Looking back, it seems hard to imagine all the babies that Ted had to welcome into our family and even help take care of them. He had to put up with three sisters all in quick succession.
So when Scotty came, Ted would let Scott wrestle and we’d laugh and watch. And of course, Ted would always let Scott think he beat.
Oh, I’m sorry. Our Dunham Street house, we lived in for a few years just down the road from my grandpa, Jansma. And daddy and Ted built an HO train in the upstairs bedroom. I think it was daddy’s project more than Ted’s. He was also the kid who always brought new friends to our campsites when we went camping. He would slide down the sand dune into the pen water on a board that he had waxed. The kids called it smurfing.

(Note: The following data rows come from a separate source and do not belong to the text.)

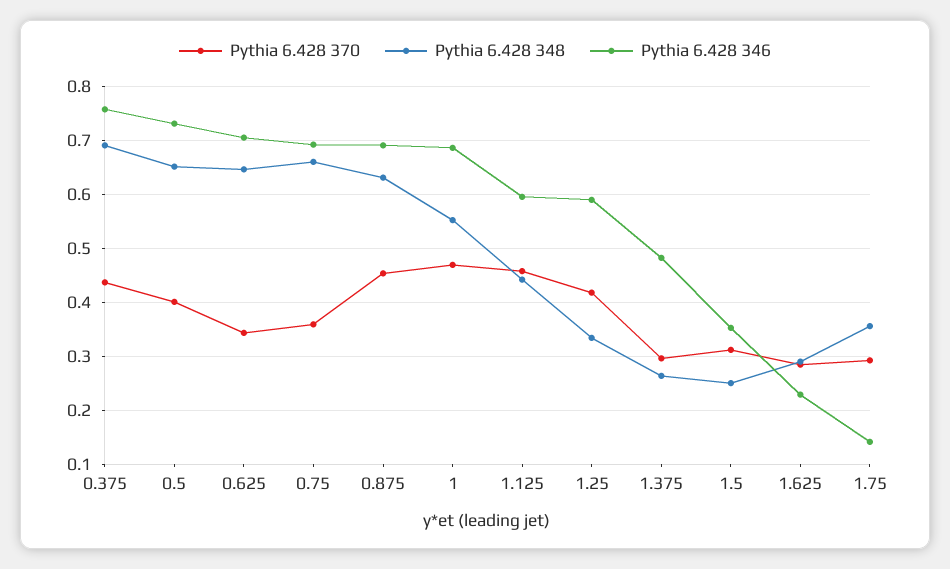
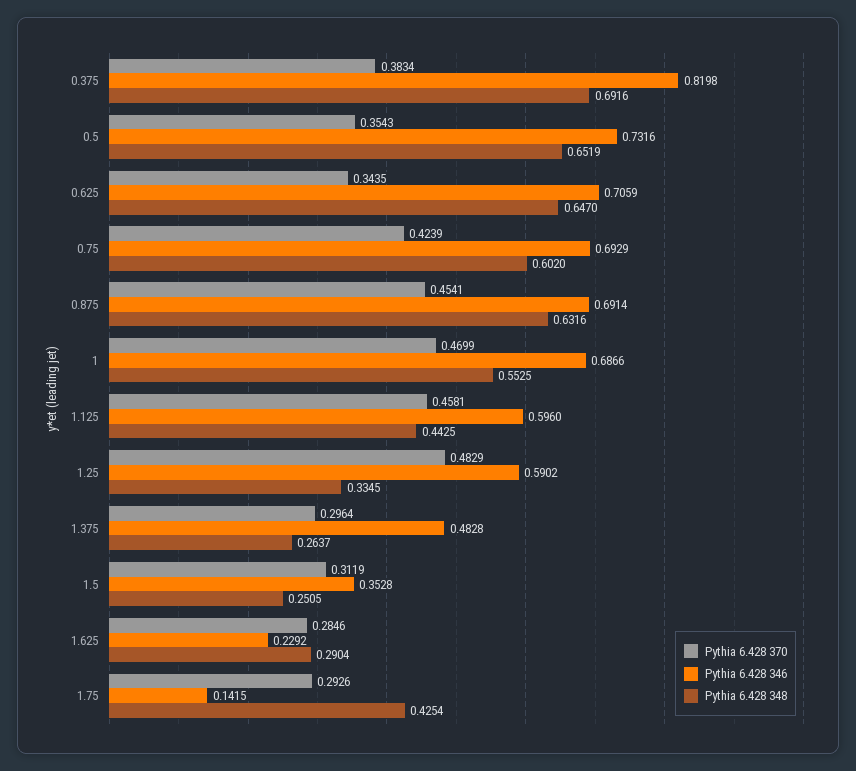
  {
    "Pythia 6.428 370": {
-     "0.375": 0.44,
+     "0.375": 0.3834,
-     "0.5": 0.4,
+     "0.5": 0.3543,
      "0.625": 0.3435,
-     "0.75": 0.36,
+     "0.75": 0.4239,
      "0.875": 0.4541,
      "1": 0.4699,
      "1.125": 0.4581,
-     "1.25": 0.42,
+     "1.25": 0.4829,
      "1.375": 0.2964,
      "1.5": 0.3119,
      "1.625": 0.2846,
      "1.75": 0.2926
    },
    "Pythia 6.428 348": {
      "0.375": 0.6916,
      "0.5": 0.6519,
      "0.625": 0.647,
-     "0.75": 0.66,
+     "0.75": 0.602,
      "0.875": 0.6316,
      "1": 0.5525,
      "1.125": 0.4425,
      "1.25": 0.3345,
      "1.375": 0.2637,
      "1.5": 0.2505,
      "1.625": 0.2904,
-     "1.75": 0.36
+     "1.75": 0.4254
    },
    "Pythia 6.428 346": {
-     "0.375": 0.76,
+     "0.375": 0.8198,
      "0.5": 0.7316,
      "0.625": 0.7059,
      "0.75": 0.6929,
      "0.875": 0.6914,
      "1": 0.6866,
      "1.125": 0.596,
      "1.25": 0.5902,
      "1.375": 0.4828,
      "1.5": 0.3528,
      "1.625": 0.2292,
      "1.75": 0.1415
    }
  }

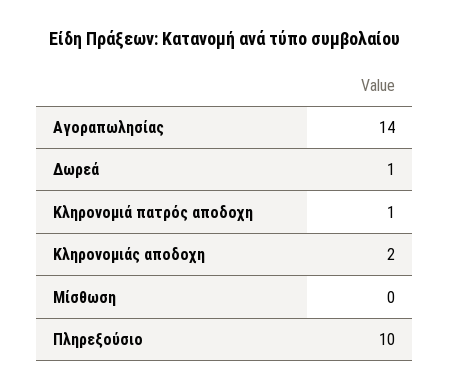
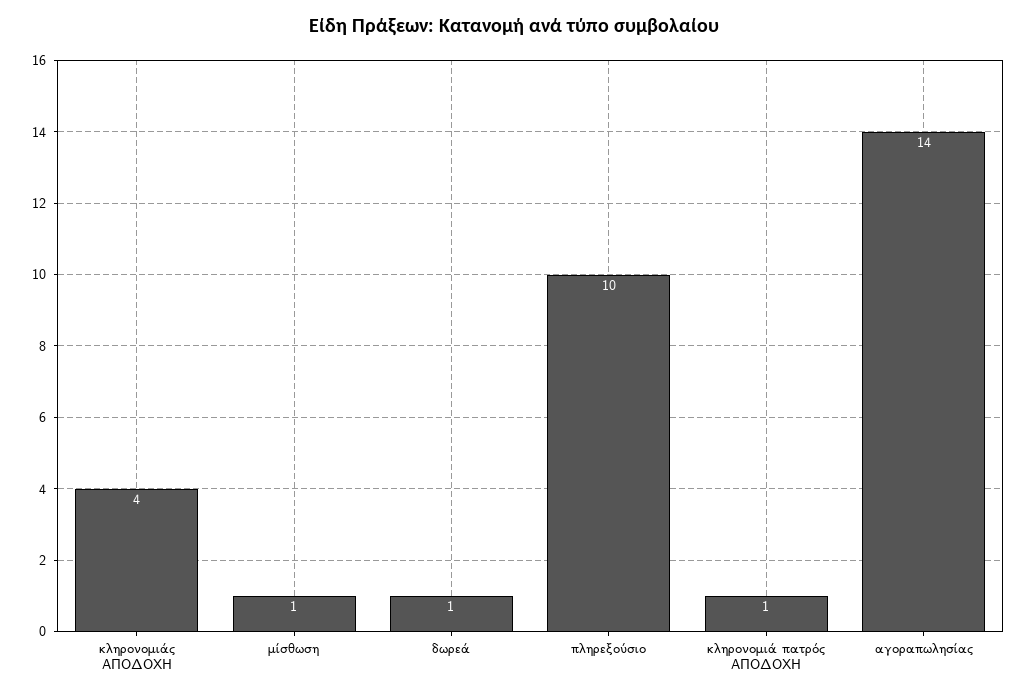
  {
    "Αγοραπωλησίας": 14,
    "Δωρεά": 1,
    "Κληρονομιά πατρός αποδοχη": 1,
-   "Κληρονομιάς αποδοχη": 2,
+   "Κληρονομιάς αποδοχη": 4,
-   "Μίσθωση": 0,
+   "Μίσθωση": 1,
    "Πληρεξούσιο": 10
  }

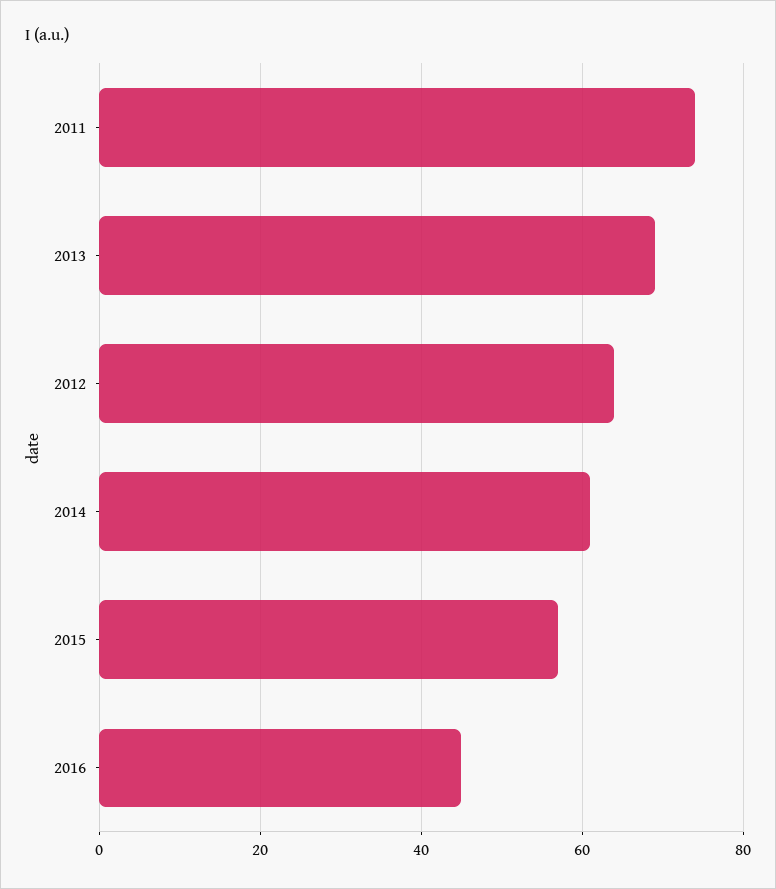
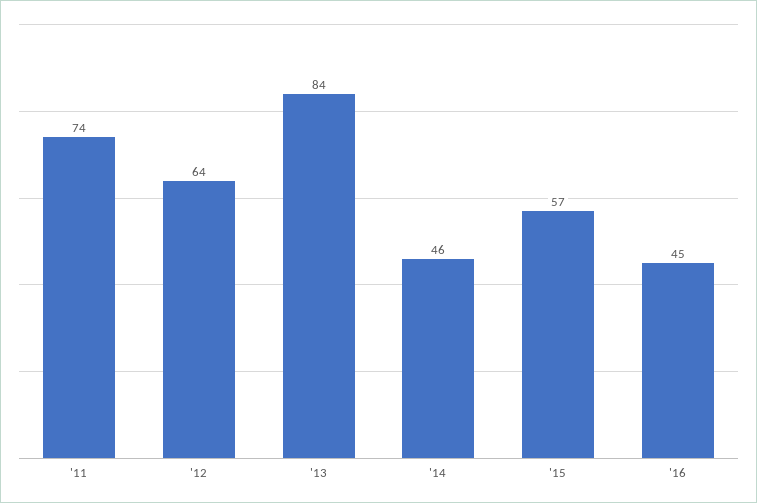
  {
    "2011": 74,
-   "2013": 70,
+   "2013": 84,
    "2012": 64,
-   "2014": 60,
+   "2014": 46,
    "2015": 57,
    "2016": 45
  }

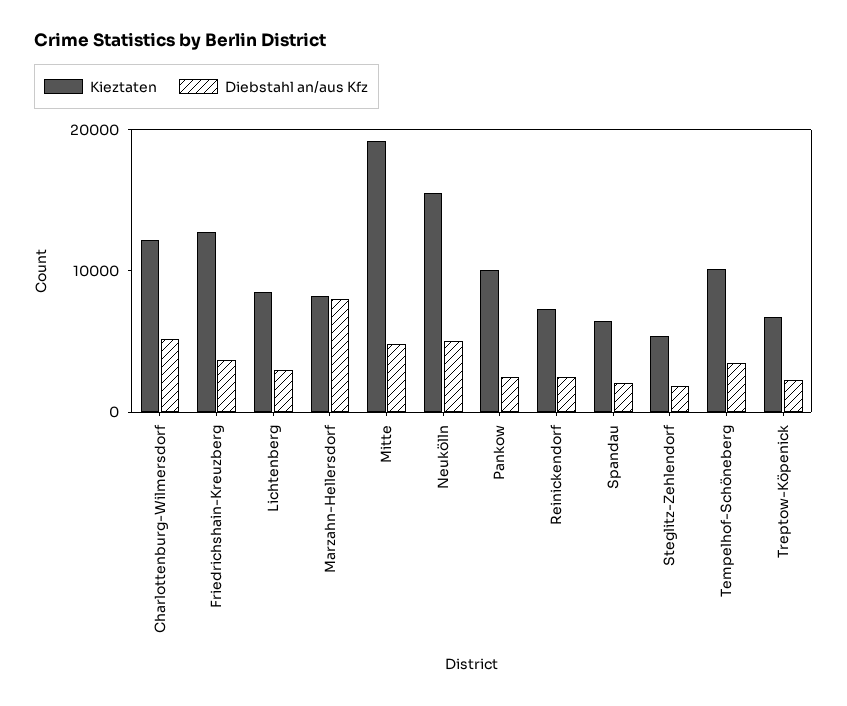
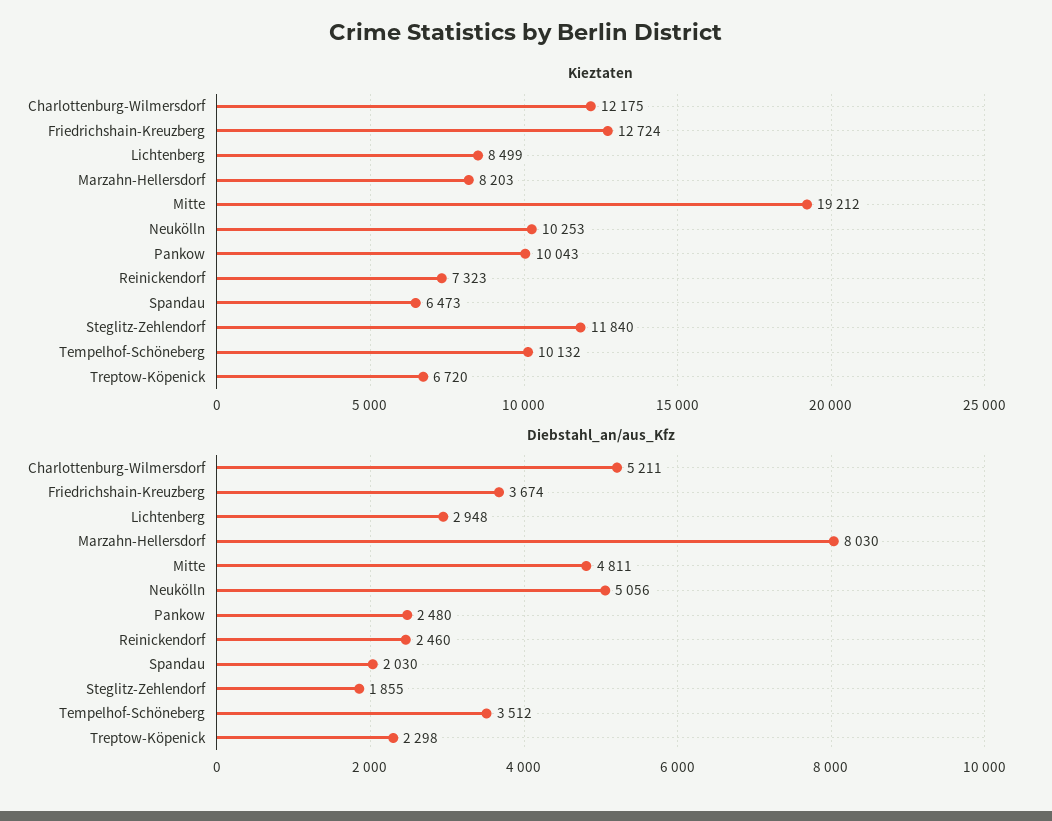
  {
    "Kieztaten": {
      "Charlottenburg-Wilmersdorf": 12175,
      "Friedrichshain-Kreuzberg": 12724,
      "Lichtenberg": 8499,
      "Marzahn-Hellersdorf": 8203,
      "Mitte": 19212,
-     "Neukölln": 16000,
+     "Neukölln": 10253,
      "Pankow": 10043,
      "Reinickendorf": 7323,
      "Spandau": 6473,
-     "Steglitz-Zehlendorf": 6000,
+     "Steglitz-Zehlendorf": 11840,
      "Tempelhof-Schöneberg": 10132,
      "Treptow-Köpenick": 6720
    },
    "Diebstahl an/aus Kfz": {
      "Charlottenburg-Wilmersdorf": 5211,
      "Friedrichshain-Kreuzberg": 3674,
      "Lichtenberg": 2948,
      "Marzahn-Hellersdorf": 8030,
      "Mitte": 4811,
      "Neukölln": 5056,
      "Pankow": 2480,
      "Reinickendorf": 2460,
      "Spandau": 2030,
      "Steglitz-Zehlendorf": 1855,
      "Tempelhof-Schöneberg": 3512,
      "Treptow-Köpenick": 2298
    }
  }

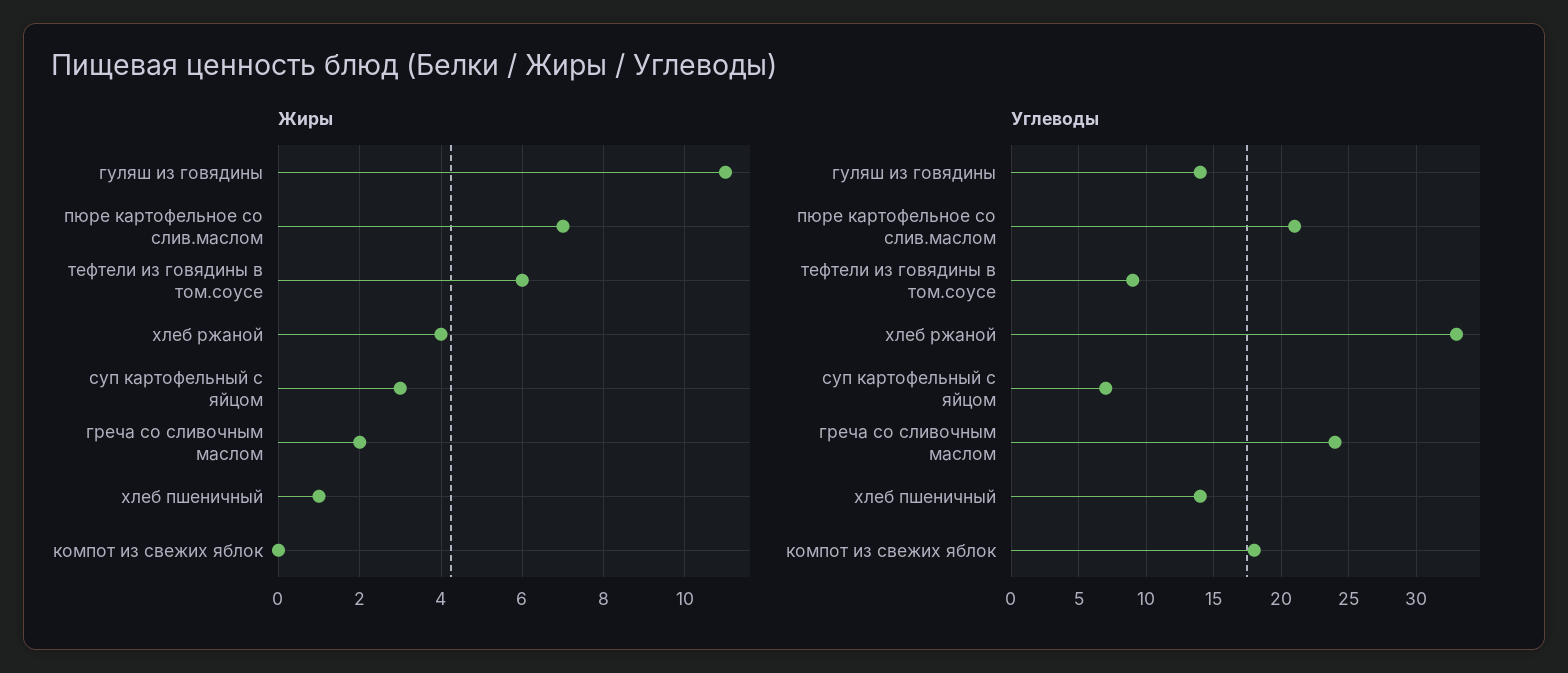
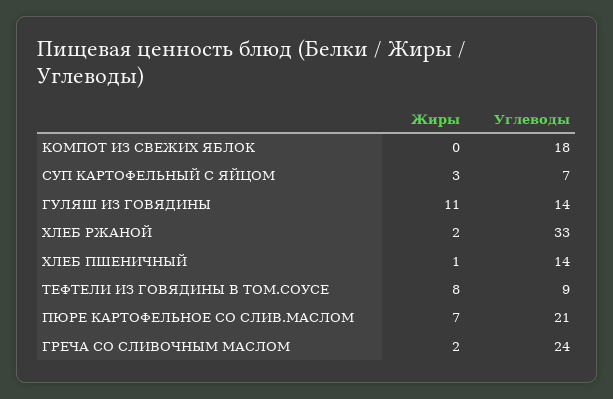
  {
    "Жиры": {
      "гуляш из говядины": 11,
      "пюре картофельное со слив.маслом": 7,
-     "тефтели из говядины в том.соусе": 6,
+     "тефтели из говядины в том.соусе": 8,
-     "хлеб ржаной": 4,
+     "хлеб ржаной": 2,
      "суп картофельный с яйцом": 3,
      "греча со сливочным маслом": 2,
      "хлеб пшеничный": 1,
      "компот из свежих яблок": 0
    },
    "Углеводы": {
      "гуляш из говядины": 14,
      "пюре картофельное со слив.маслом": 21,
      "тефтели из говядины в том.соусе": 9,
      "хлеб ржаной": 33,
      "суп картофельный с яйцом": 7,
      "греча со сливочным маслом": 24,
      "хлеб пшеничный": 14,
      "компот из свежих яблок": 18
    }
  }

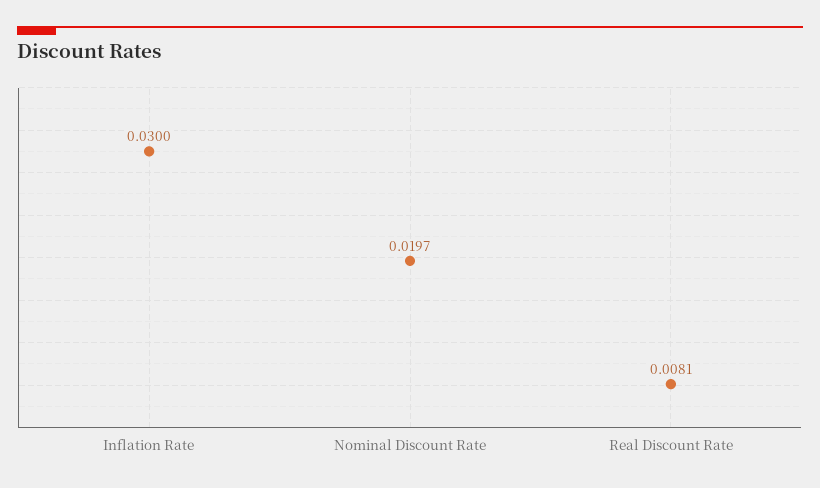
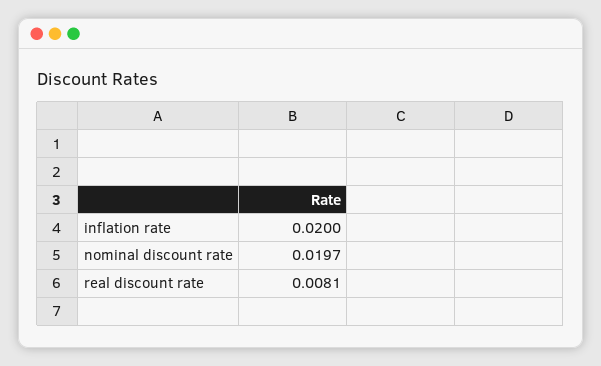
  {
-   "Inflation Rate": 0.03,
+   "Inflation Rate": 0.02,
    "Nominal Discount Rate": 0.0197,
    "Real Discount Rate": 0.0081
  }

First child, a son to carry on the Bartleson name. Always polite, even as a little boy. Always sensitive. Now Ted is in his 60s and he owns his first house not so far away from where I live in Lake Odessa and he’s faithful now about taking care of my yard, seeing if I needed anything, and always bringing me something he saw on sale at Myers, either strawberries or fruitcake fruit. So he’s still thoughtful today. He’s precious to me. And I hope he hears and sees my memories.
Jonathan: That’s really nice, mom.
Laura: Well, can you see how the detail is so much better than answering the kind of questions you were asking me?
Jonathan: Would you like me to stop the recording now, or are there other things you’d like to just say?
Laura: No, I think I sort of summarized, cut off the last little bit where we’re just talking to each other, will you?